Today, the validation of complex structural models -
the assessment of their quality compared to an experimental reference - remains a major issue. Most advanced approaches rely on the updating of deterministic dynamic parameters (stiffness, mass, damping) based on free or forced vibration tests. Uncertainties and probabilistic models can also be taken into account. In these works, the model validation is performed in a restricted sense. The true validation problem should be addressed through the comparison between the model - whether deterministic or not - used classically and the complete reality: such an issue raises philosophical questions.
Here, we introduce a tentative answer through the Lack-Of-Knowledge (LOK) Theory, whose aim is to “model the unknown”. In a certain way, this can be interpreted as an extension of what design engineers do when they introduce safety factors. Of course, the theory takes into account all the sources of uncertainties, including modeling errors, through the concept of basic LOKs. So far, two types of basic LOKs have been introduced: stiffness and excitation. For example, the structure being considered as an assembly of substructures, the basic stiffness LOKs are defined on the substructure level: each LOK is a scalar internal variable which quantifies the substructure’s LOK state in terms of structural stiffness; in mathematical terms, this variable is bounded by two stochastic bounds which follow probabilistic laws.

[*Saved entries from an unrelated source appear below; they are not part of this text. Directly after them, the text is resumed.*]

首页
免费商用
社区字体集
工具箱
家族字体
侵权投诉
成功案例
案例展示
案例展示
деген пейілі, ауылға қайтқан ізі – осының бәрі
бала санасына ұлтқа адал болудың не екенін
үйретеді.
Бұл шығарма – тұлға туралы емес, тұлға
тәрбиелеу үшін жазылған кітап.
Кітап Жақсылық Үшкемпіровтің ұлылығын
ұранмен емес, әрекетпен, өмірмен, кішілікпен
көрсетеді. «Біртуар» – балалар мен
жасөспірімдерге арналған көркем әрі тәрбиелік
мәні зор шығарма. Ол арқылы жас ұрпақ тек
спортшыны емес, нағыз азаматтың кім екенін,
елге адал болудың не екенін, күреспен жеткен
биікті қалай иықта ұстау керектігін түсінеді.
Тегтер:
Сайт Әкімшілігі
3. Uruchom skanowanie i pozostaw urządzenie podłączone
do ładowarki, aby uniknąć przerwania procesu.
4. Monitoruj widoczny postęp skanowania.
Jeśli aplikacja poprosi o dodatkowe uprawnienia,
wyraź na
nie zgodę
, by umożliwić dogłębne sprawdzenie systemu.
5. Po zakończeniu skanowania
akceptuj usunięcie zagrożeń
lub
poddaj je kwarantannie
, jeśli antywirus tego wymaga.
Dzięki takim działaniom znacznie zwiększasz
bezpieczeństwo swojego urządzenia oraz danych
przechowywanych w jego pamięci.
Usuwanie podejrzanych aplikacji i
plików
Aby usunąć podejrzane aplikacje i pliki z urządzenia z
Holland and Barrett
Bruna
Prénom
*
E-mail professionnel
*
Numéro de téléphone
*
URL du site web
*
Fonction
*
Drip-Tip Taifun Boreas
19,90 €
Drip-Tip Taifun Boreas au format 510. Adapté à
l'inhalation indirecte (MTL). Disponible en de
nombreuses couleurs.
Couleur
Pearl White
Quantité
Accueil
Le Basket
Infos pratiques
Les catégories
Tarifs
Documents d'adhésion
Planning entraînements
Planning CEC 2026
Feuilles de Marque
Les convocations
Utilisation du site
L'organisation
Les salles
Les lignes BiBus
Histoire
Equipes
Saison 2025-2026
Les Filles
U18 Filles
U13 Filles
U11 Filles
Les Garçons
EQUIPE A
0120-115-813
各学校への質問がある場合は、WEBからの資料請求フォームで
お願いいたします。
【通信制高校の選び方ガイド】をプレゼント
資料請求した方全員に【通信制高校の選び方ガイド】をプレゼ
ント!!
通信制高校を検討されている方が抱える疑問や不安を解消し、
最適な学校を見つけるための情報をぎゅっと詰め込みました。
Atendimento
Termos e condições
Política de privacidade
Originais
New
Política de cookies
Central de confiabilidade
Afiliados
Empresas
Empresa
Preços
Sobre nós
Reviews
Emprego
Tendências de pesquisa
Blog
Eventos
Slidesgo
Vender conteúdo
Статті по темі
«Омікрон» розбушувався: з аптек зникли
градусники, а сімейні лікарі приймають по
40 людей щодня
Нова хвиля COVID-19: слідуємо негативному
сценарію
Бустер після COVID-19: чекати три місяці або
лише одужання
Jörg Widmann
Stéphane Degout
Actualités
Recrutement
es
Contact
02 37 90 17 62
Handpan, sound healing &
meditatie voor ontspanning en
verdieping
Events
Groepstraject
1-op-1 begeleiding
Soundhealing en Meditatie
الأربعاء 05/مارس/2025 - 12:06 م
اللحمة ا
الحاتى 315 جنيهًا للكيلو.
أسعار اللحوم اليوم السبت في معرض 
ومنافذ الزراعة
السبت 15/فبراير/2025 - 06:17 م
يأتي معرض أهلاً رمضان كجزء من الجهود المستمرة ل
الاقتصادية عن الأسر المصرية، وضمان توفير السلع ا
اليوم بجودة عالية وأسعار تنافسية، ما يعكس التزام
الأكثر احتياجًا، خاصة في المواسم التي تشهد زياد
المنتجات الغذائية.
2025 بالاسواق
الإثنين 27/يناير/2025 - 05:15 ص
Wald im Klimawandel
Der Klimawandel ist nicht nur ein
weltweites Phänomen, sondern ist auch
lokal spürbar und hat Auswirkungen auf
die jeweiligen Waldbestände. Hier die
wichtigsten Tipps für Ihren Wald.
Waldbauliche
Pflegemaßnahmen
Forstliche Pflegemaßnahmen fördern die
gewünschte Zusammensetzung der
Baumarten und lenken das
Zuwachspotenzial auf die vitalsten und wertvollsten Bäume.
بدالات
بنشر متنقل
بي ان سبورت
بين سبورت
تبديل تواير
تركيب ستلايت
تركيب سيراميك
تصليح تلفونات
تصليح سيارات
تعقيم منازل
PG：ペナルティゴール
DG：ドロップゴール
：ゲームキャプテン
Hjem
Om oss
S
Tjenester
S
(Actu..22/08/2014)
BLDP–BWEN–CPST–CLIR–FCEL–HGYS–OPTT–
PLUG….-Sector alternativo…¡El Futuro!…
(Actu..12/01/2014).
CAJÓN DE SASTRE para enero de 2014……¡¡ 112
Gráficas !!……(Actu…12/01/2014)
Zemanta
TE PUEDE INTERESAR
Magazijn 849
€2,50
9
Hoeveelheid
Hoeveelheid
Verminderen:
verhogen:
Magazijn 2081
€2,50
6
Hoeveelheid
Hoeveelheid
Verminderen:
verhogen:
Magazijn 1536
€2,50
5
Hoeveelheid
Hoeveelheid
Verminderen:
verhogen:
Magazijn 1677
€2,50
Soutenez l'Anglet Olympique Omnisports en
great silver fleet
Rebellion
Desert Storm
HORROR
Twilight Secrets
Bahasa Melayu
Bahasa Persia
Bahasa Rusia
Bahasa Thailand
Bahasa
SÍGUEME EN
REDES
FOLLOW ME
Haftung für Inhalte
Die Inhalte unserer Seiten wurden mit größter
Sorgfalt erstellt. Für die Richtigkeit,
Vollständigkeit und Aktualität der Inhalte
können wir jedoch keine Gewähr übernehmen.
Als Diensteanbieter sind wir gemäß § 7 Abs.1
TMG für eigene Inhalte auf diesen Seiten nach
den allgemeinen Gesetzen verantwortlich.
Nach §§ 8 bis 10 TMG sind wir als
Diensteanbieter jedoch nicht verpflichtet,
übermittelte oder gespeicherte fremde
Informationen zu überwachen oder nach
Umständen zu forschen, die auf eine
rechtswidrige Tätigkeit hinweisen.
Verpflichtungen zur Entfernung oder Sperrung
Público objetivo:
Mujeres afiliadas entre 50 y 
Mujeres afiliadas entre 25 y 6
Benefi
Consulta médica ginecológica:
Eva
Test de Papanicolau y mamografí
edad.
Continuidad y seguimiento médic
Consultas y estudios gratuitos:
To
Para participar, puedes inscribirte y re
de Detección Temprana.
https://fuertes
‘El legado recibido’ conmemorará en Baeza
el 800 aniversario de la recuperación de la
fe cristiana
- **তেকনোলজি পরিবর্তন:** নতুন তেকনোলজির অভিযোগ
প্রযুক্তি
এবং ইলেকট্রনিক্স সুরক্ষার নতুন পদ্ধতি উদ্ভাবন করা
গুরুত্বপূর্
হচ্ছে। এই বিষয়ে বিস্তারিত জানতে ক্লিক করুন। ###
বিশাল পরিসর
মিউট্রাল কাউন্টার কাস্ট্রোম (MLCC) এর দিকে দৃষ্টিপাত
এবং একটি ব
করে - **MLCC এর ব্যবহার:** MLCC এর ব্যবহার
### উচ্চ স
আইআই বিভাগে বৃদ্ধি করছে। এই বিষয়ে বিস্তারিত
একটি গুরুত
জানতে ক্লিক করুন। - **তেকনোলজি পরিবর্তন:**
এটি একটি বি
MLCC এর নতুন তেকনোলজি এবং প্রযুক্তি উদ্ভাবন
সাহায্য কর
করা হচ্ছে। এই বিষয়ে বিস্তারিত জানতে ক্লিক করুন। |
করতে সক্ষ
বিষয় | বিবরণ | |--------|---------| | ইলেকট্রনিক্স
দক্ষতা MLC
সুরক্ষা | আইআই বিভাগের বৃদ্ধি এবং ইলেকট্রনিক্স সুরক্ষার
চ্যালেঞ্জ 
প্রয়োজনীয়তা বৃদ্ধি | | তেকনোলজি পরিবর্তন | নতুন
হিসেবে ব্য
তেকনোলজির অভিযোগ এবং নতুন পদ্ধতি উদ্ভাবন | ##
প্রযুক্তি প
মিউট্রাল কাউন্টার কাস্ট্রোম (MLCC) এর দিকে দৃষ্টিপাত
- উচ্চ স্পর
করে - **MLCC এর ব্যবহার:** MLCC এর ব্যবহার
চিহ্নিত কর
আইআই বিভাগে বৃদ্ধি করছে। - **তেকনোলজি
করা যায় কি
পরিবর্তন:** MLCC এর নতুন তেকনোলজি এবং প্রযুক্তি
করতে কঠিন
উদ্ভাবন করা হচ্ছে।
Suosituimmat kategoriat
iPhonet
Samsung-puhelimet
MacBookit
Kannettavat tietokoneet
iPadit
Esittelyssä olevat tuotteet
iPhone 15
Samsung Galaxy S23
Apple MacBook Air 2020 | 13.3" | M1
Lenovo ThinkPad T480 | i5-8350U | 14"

Finally, a set of basic LOKs is added to the classical model to constitute the true model. This leads to an envelope of the actual responses; in particular, we can derive for the whole structure the effective LOK of a quantity of interest α, resulting in an interval with stochastic bounds. Another major question is the reduction of the LOKs using additional experimental information; the starting point could be an overestimated initial LOK level coming from experience. The paper focuses on the basic ideas of the Lack-Of-Knowledge Theory and on its first applications. Academic examples as well as industrial cases will be presented.